Perhaps for related reasons, I've also recently heard Elon Musk being described as a "literal Nazi" a lot, and I'm sure that kind of wild rhetoric has a similar backfire effect with anyone who has any familiarity with him.
That's because they are. Not all of them, of course, and not companies, but the general populace absolutely is.
And that's probably because they're both neurodivergent men who had abusive fathers, but that's not typically what people dislike Nazis for.
Ceasing to believe what your own eyes and ears are telling you, in as far as those things may challenge your political beliefs, is generally a road that leads nowhere good.
The chatbot run by his company has called itself 'MechaHitler' multiple times, and Musk himself did what is widely regarded as a Nazi salute during Trump's second inauguration.

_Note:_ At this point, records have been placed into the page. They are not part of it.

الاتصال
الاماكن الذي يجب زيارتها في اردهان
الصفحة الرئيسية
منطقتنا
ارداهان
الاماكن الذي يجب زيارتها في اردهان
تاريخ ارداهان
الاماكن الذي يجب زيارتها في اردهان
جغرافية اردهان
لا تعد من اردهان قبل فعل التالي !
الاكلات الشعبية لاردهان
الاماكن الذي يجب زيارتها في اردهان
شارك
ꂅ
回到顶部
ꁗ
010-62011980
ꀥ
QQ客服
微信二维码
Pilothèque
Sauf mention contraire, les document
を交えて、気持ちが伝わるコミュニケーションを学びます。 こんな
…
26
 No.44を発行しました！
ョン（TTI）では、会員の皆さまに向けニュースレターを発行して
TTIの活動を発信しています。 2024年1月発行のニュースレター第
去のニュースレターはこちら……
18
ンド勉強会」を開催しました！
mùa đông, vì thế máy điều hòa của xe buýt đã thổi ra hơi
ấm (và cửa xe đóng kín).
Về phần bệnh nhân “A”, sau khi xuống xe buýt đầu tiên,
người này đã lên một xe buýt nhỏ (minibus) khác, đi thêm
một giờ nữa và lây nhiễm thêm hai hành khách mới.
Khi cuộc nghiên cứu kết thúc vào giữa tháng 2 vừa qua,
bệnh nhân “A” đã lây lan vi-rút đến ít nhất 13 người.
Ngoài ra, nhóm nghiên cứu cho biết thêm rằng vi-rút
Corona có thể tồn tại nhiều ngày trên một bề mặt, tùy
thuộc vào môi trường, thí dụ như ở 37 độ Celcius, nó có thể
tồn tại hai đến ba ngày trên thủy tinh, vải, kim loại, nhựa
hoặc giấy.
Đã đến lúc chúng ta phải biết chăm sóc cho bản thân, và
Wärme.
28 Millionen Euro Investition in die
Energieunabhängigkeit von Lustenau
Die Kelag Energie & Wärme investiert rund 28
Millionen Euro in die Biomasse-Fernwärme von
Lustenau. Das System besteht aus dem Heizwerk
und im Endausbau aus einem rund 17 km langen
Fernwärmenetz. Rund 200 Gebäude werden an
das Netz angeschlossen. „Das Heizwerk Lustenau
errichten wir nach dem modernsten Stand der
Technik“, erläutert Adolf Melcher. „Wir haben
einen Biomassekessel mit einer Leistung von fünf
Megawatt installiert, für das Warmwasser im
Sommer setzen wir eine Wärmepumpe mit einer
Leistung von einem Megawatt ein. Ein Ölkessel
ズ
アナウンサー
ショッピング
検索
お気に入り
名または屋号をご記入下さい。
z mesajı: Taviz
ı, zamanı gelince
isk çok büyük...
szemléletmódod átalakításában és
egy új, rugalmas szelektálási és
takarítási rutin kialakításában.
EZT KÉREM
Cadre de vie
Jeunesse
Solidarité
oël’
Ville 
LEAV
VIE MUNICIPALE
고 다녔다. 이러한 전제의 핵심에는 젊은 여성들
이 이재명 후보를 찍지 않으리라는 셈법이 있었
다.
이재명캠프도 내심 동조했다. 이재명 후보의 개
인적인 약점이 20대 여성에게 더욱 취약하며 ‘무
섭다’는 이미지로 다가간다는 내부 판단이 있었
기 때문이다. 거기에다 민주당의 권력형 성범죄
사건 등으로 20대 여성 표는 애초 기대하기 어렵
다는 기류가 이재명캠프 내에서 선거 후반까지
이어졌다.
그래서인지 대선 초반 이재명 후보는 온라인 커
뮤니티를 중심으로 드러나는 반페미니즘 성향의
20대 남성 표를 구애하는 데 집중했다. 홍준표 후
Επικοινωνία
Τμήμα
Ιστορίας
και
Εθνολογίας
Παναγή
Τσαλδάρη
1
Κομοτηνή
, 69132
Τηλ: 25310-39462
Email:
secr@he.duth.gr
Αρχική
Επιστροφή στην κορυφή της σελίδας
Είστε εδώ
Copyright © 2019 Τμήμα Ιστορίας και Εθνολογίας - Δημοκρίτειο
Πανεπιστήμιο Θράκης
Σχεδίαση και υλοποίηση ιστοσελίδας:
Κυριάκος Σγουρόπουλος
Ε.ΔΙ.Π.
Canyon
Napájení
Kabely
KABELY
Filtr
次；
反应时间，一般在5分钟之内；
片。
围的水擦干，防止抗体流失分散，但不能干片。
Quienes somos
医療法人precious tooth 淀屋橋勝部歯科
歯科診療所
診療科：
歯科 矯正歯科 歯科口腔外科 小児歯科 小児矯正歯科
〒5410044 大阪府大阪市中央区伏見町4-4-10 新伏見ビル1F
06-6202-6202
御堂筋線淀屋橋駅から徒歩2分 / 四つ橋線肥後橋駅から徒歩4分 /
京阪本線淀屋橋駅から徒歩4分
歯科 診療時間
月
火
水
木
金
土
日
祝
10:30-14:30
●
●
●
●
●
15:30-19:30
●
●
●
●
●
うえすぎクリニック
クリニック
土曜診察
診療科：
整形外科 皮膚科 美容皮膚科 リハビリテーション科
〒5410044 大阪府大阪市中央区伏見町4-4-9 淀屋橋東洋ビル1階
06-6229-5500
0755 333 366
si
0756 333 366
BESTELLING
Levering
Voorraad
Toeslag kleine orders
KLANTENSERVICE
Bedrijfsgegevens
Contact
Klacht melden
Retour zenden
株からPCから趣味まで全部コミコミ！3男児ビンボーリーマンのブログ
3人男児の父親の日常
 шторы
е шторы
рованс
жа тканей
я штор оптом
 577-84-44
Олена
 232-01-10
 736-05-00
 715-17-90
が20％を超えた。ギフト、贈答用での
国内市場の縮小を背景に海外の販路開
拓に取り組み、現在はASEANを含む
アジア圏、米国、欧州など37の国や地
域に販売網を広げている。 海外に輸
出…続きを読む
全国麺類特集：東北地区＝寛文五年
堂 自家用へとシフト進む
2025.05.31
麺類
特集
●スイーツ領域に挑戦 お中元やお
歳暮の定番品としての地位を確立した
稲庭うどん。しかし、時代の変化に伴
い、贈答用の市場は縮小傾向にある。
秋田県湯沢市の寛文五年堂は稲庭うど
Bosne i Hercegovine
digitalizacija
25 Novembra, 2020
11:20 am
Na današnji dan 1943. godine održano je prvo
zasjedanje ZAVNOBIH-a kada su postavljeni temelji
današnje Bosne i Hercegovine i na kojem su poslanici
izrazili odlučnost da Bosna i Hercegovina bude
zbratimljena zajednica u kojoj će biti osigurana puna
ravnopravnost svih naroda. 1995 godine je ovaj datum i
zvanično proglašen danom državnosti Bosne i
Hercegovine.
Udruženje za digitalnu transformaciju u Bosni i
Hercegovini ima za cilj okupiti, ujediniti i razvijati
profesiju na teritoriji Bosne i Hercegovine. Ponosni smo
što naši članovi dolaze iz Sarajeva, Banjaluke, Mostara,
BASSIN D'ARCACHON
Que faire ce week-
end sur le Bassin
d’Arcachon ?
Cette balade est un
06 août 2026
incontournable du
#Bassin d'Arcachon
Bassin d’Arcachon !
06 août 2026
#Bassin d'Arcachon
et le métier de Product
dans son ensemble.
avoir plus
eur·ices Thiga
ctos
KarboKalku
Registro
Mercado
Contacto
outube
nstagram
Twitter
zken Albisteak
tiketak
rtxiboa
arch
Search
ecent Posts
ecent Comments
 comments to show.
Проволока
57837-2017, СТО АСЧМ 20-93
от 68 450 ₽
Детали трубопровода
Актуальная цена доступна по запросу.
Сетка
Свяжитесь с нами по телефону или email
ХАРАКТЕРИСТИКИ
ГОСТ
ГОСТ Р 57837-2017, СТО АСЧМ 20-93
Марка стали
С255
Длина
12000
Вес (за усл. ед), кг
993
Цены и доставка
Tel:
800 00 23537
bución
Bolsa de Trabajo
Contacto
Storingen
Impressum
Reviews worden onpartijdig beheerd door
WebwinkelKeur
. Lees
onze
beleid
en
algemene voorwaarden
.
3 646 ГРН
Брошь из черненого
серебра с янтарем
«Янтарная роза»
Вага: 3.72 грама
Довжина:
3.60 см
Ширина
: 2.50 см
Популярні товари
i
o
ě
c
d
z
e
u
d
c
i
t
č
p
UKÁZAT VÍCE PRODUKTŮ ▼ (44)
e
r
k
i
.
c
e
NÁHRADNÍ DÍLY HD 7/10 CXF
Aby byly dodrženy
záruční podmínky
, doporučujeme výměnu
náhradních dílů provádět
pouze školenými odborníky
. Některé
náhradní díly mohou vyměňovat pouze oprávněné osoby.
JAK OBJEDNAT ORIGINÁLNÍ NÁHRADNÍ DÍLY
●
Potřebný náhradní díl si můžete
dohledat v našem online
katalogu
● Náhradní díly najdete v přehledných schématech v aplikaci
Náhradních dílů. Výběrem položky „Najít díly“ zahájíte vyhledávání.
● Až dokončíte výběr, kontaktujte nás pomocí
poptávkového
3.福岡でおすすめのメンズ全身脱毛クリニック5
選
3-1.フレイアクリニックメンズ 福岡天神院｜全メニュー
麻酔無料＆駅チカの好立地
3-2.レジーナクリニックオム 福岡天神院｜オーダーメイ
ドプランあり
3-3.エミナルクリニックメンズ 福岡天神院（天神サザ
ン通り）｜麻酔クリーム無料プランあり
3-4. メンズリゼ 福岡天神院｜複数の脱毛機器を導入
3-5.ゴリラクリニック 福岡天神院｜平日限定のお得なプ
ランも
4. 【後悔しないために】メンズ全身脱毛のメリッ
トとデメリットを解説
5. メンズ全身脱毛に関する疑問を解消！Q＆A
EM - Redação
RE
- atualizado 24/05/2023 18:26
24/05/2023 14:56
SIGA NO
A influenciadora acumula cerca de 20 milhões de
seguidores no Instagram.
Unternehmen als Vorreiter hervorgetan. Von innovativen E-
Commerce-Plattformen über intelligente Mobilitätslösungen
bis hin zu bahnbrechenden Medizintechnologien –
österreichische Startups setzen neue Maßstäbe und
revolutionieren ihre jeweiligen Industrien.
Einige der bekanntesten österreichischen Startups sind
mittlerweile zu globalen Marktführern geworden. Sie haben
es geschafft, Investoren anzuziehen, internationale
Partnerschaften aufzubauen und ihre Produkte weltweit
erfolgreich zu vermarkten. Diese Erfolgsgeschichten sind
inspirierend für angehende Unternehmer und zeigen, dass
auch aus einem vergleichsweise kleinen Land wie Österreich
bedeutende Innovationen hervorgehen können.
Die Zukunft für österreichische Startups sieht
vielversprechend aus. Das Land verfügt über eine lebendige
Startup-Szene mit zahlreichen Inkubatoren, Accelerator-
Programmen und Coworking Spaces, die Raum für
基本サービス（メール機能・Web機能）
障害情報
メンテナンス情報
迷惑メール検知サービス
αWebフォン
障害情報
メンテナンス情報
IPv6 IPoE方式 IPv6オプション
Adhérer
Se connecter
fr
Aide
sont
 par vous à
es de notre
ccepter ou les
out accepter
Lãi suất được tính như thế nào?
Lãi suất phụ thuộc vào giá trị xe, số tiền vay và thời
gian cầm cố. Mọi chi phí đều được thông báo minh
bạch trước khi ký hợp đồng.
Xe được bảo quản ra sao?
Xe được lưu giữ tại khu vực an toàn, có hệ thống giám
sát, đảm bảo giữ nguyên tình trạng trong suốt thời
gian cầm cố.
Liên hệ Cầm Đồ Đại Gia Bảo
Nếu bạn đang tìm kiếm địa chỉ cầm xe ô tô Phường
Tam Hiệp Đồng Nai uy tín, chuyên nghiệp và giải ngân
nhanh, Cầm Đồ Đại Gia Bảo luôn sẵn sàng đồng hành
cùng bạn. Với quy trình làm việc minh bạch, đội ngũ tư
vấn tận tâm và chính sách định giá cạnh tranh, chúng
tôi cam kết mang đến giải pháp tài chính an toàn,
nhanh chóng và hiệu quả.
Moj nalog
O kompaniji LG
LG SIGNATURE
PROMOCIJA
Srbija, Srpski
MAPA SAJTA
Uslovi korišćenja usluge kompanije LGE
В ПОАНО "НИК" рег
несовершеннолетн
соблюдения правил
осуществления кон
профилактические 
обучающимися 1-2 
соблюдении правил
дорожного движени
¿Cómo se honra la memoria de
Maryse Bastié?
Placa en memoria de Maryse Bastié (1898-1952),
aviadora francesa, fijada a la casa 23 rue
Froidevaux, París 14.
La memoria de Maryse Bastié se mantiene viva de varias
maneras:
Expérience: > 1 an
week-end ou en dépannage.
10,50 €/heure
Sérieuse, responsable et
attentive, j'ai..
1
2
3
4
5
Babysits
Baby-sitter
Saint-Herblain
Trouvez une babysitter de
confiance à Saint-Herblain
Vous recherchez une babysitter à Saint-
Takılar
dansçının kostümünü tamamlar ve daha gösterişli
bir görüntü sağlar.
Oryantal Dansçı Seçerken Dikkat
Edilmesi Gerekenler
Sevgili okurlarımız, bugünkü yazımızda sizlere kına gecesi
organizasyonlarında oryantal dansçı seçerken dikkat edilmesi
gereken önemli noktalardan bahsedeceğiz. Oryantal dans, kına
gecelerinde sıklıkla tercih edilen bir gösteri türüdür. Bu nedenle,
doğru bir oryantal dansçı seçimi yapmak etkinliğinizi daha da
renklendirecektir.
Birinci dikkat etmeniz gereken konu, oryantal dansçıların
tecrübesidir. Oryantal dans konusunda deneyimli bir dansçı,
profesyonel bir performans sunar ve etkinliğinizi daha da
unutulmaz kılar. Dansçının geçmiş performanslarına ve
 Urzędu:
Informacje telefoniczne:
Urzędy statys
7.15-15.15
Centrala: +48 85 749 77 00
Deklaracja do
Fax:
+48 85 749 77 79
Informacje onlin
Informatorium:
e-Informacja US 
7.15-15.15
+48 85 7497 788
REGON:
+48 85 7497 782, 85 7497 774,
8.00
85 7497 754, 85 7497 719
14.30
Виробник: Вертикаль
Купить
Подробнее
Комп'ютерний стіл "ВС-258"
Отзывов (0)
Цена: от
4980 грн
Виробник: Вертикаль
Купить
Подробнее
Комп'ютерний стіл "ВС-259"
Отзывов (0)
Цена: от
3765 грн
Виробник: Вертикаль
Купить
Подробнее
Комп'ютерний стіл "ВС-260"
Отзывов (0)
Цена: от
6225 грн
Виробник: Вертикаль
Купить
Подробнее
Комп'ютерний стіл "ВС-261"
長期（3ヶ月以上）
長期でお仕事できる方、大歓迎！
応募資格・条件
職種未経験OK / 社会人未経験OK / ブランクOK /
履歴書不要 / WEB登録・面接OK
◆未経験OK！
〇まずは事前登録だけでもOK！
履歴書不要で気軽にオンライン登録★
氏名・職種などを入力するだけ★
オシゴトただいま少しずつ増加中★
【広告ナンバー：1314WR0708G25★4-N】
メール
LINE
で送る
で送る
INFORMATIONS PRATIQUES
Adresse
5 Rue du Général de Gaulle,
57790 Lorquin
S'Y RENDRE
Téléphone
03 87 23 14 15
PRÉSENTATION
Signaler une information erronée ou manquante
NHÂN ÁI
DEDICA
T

X has the best AI news, the best virality for good content and sure - it has a lot of shit, but community notes and curated feeds keep the noise low.
Other places are like playgrounds, X is where the adults go to talk.
all platforms are tone policed, yes even real life. If you don't notice it, you're either not looking, or you agree with the tone.
Also: scale and context matters. Someone telling you to shut up on a movie theater is not out of place, but whoever was next to you in the theater does not get to decide what you say in a bar or a PTA meetiing.
I mean thats just the legal system, its also deciding what is taught in schools, or churches (other religions are available). Currently in the USA there is "tone policing" about trans people. Laws are being put in place to enforce a certain style of living for people who are trans. Regardless of you opinion of trans people, that is very much real life tone policing.
> but whoever was next to you in the theatre does not get to decide what you say in a bar or a PTA meeting.
but the people in the bar/PTA meeting do. In the same way that newspaper decide who to publish, TV which programmes to air, student organisations what cause to adopt, charities what people to fight for.
I think you are saying that one organisation doesn't get to control the patterns and types of speech for an entire country, which is mostly true apart from a authoritarian places.
But, each platform has its own tone, be that X, bluesky, the local darts club, PTA, or church. that tone is enforced by the people who support/take part in that platform. Those rules vary by factions that live on those platforms. The issue with X/bluesky etc is that they make money by deliberately forcing separate factions to engage. If you fall out with your local pub, you find a different pub, and hopefully never see those people again. But that pub is selling you pints, not advertising. so it needs to keep you happy to keep you buying pints.